IL-13 is an immunoregulatory cytokine also produced predominantly by activated Th2 cells. IL-13 is an important mediator in the pathogenesis of asthma and airway remodelling, IgE antibody production and mastocytosis, and is directly pro-fibrotic. IL-13 shares many functional activities with IL-4 because both share a common IL-4Rα chain receptor and signal through STAT-6. Although both IL-4 and IL-13 have similar and overlapping functions they both have non-redundant functions. IL-4 is important for polarization of naïve CD4 T cells. IL-13, however, is not necessary, as IL-13Rα1 has not been demonstrated on T cells. Indeed, IL-13 was found to be directly fibrotic in a hepatic fibrosis model, and deletion of IL-13 was associated with much reduced fibrosis and collagen deposition; it was clear from the double IL-4–IL-13 knockout mice that IL-13 was the predominant pro-fibrotic mediator in a natural model of hepatic fibrosis induced by infection with Schistosoma mansoni.

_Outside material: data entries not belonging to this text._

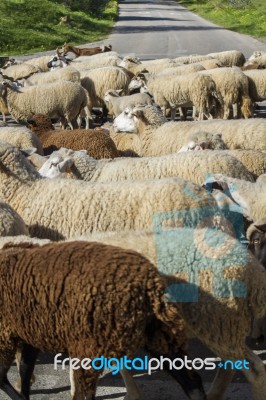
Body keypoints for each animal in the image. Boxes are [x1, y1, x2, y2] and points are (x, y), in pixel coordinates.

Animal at [0, 241, 207, 400]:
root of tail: (149, 288)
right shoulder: (27, 334)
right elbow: (25, 372)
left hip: (89, 346)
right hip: (163, 337)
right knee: (192, 382)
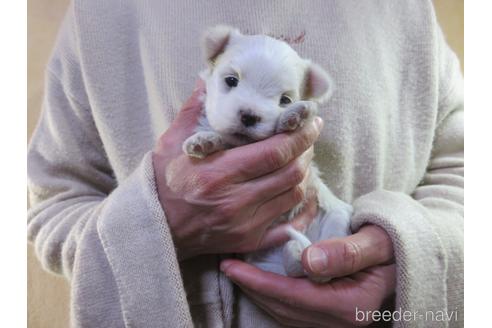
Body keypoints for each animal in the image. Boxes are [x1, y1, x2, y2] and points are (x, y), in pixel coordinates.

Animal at [183, 26, 352, 282]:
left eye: (285, 99)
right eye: (231, 80)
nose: (249, 116)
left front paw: (295, 114)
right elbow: (218, 137)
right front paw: (203, 141)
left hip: (337, 218)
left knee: (318, 269)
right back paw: (294, 252)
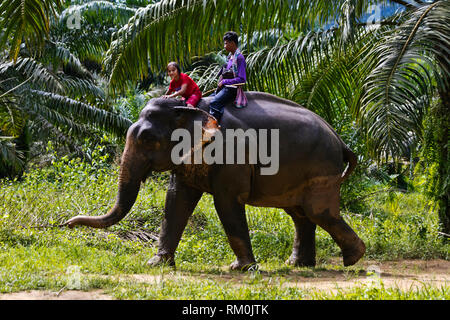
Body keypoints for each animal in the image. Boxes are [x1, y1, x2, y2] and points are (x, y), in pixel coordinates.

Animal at [63, 92, 366, 270]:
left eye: (148, 138)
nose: (67, 223)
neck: (193, 109)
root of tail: (340, 140)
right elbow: (176, 200)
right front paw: (156, 263)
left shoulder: (231, 154)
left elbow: (226, 202)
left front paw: (242, 268)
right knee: (300, 214)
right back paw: (298, 265)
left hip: (320, 168)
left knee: (318, 212)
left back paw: (353, 258)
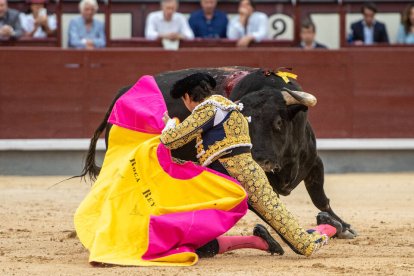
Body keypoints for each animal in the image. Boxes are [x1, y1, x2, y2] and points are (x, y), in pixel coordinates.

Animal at [82, 66, 358, 238]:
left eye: (279, 122)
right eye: (245, 124)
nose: (261, 161)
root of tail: (120, 95)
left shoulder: (313, 162)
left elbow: (320, 198)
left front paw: (343, 227)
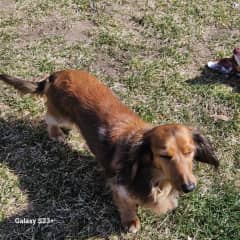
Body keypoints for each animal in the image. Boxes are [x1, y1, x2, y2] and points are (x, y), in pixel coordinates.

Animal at [0, 70, 218, 232]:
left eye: (190, 152)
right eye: (165, 155)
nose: (190, 187)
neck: (153, 177)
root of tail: (57, 74)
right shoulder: (119, 187)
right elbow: (127, 206)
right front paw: (131, 222)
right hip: (62, 116)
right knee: (49, 117)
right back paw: (56, 134)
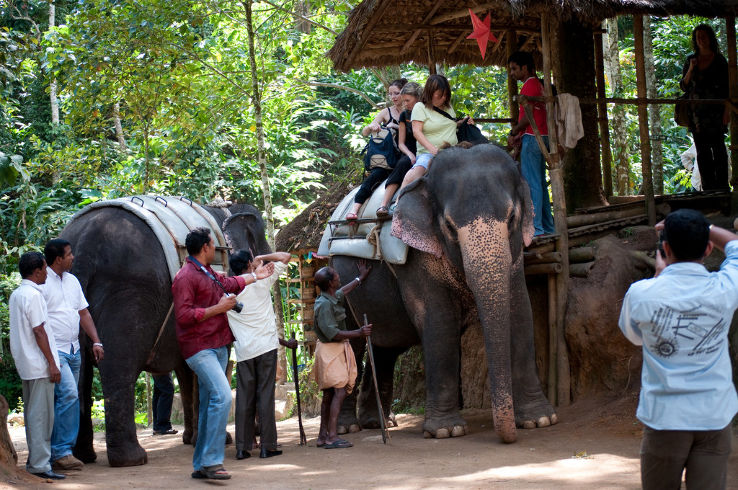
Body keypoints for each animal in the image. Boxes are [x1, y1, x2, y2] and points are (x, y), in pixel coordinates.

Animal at [60, 201, 270, 467]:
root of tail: (83, 244)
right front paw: (222, 439)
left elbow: (187, 367)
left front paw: (191, 439)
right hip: (129, 293)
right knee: (117, 365)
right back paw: (132, 459)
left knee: (81, 371)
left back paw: (84, 456)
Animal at [332, 144, 557, 443]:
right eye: (449, 227)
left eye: (511, 219)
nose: (507, 436)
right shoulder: (417, 257)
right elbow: (439, 320)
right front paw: (446, 430)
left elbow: (520, 311)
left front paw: (539, 420)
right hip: (337, 274)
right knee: (351, 342)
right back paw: (347, 428)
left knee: (385, 345)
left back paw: (378, 423)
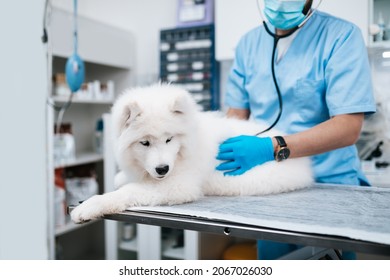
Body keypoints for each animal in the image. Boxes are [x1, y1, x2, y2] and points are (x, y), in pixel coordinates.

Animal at [71, 83, 314, 223]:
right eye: (145, 143)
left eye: (169, 139)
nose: (163, 169)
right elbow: (125, 180)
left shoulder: (178, 186)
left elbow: (128, 191)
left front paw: (90, 206)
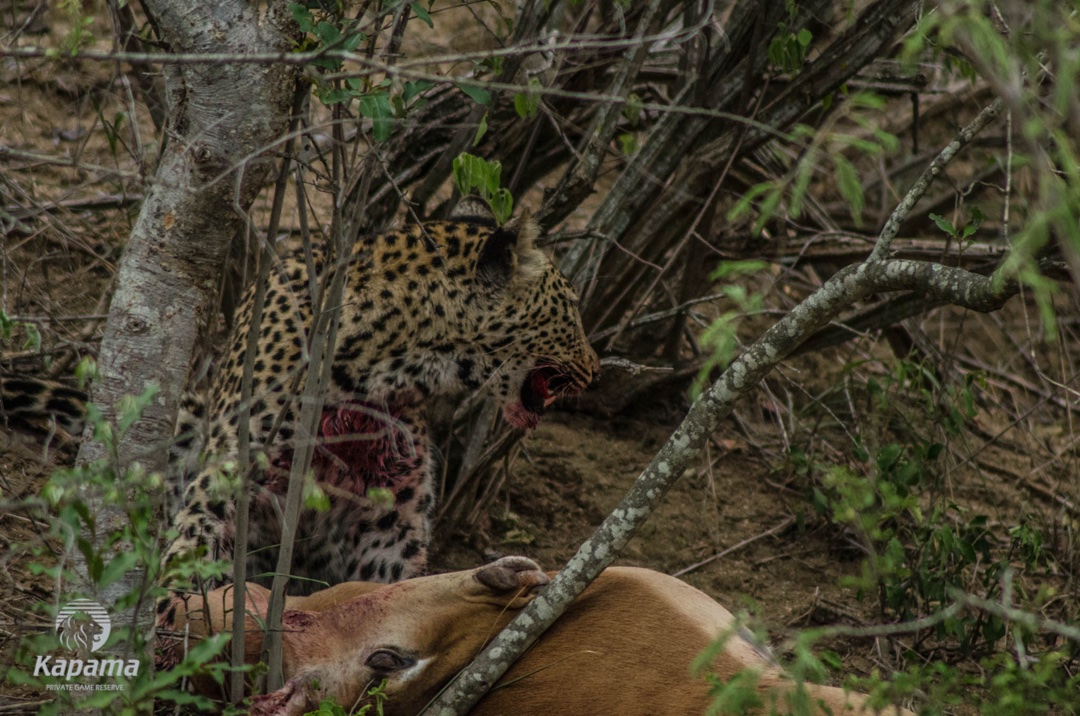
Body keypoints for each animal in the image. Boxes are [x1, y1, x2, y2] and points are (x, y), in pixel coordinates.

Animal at [1, 201, 599, 618]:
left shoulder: (388, 521)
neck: (385, 364)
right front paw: (173, 621)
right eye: (572, 308)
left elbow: (393, 586)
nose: (596, 369)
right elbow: (193, 546)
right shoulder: (230, 474)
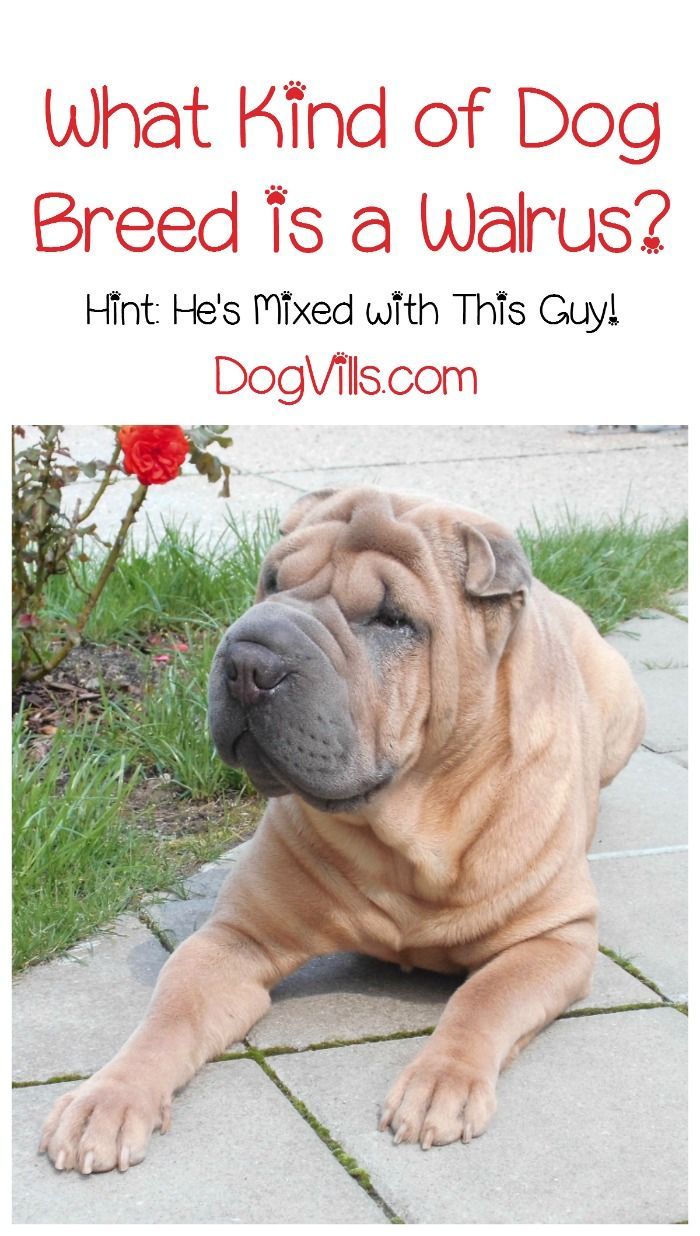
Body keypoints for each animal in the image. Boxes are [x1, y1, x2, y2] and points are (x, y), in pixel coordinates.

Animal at [39, 482, 648, 1166]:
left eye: (391, 619)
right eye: (272, 582)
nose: (248, 660)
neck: (407, 828)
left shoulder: (556, 938)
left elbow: (482, 999)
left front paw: (440, 1082)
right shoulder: (234, 939)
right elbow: (169, 1014)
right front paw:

Interestingly, in the same infection hepatic fibrosis model IL-13-dependent fibrosis was evident, yet was TGF-β and Smad-3 independent, thus indicating that IL-13 is directly driving fibrosis that is independent of the classic TGF-β pathway of fibrosis. Targeted pulmonary overexpression of IL-13 using genetic approaches in mice results in lung fibrosis. Using the bleomycin model of SSc it was demonstrated that IL-13 is increased in the pathogenesis of the disease and neutralization with IL-13 antibodies attenuates this effect. In both normal and keloid fibroblasts, IL-13 resulted in direct up-regulation of collagen production that was similar in magnitude to TGF-β-stimulated production. Addition of IL-13 also reduced MMP levels and increased tissue inhibitor of metalloproteinase 1 (TIMP-1) expression, thereby altering the extracellular matrix remodelling in favour of increased deposition. IL-13 has also been shown to be an absolute requirement for the development of cutaneous fibrosis mediated by IL-33, as genetic deletion of IL-13, but not of IL-4, totally abrogates IL-33-mediated fibrosis and collagen content, and this was independent of TGF-β1 expression.